Warga meyakini setiap pecaruan menjelang penyepian dan menghanyutkan pedau selalu dibarengi hujan. Ketika pelaksanaan upacara keseluruhan selesai dilaksanakan, hujan otomastis akan reda. “Dua tradisi ini rangkaian sebelum kita merayakan Nyepi. Ini warisan pendahulu kami dan pantang untuk tidak melaksanakan demi mendapatkan kerahayuan di desa kami,” katanya.
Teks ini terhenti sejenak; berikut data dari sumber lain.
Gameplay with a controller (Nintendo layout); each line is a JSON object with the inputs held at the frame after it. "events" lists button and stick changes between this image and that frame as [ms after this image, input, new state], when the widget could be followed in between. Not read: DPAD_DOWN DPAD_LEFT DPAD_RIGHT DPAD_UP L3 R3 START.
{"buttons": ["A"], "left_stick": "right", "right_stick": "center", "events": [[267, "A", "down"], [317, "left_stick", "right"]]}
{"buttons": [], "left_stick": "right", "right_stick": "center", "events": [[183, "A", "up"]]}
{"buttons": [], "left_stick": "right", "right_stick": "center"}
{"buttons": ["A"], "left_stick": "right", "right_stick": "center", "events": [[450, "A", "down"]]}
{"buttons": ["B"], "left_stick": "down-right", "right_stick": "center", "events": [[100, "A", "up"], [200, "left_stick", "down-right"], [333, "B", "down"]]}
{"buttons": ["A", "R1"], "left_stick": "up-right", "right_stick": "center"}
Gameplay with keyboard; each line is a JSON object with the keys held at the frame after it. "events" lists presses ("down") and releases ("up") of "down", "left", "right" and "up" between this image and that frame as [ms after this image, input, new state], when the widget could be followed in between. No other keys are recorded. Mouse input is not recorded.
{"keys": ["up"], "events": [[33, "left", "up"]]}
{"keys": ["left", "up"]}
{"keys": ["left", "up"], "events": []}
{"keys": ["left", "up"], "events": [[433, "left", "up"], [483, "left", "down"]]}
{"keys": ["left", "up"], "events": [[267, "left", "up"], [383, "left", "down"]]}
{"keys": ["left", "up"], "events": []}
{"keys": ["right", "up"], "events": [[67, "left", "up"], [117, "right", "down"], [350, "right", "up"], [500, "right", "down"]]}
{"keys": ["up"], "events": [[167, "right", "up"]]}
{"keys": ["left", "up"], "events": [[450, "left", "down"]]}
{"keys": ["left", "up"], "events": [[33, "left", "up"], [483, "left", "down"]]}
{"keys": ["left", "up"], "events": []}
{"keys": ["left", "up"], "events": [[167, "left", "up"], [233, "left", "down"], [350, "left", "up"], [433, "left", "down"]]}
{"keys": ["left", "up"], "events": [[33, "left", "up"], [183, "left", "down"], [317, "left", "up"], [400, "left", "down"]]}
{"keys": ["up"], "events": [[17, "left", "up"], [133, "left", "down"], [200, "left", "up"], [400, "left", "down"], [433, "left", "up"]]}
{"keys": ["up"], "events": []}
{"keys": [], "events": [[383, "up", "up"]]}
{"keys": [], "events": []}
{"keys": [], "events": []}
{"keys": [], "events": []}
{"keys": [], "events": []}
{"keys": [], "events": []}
Senada diungkapkan Perbekel Desa Nagasepaha I Wayan Sumeken. Dia mengakatan, tradisi ini adaah local religus yang ada sejak beberapa tahun silam. Sebagai generasi penerus, dirinya mengajak semua lapisan masyarakat menjaga dan melestarikan adat dan tradisi. (mudiarta/balipost)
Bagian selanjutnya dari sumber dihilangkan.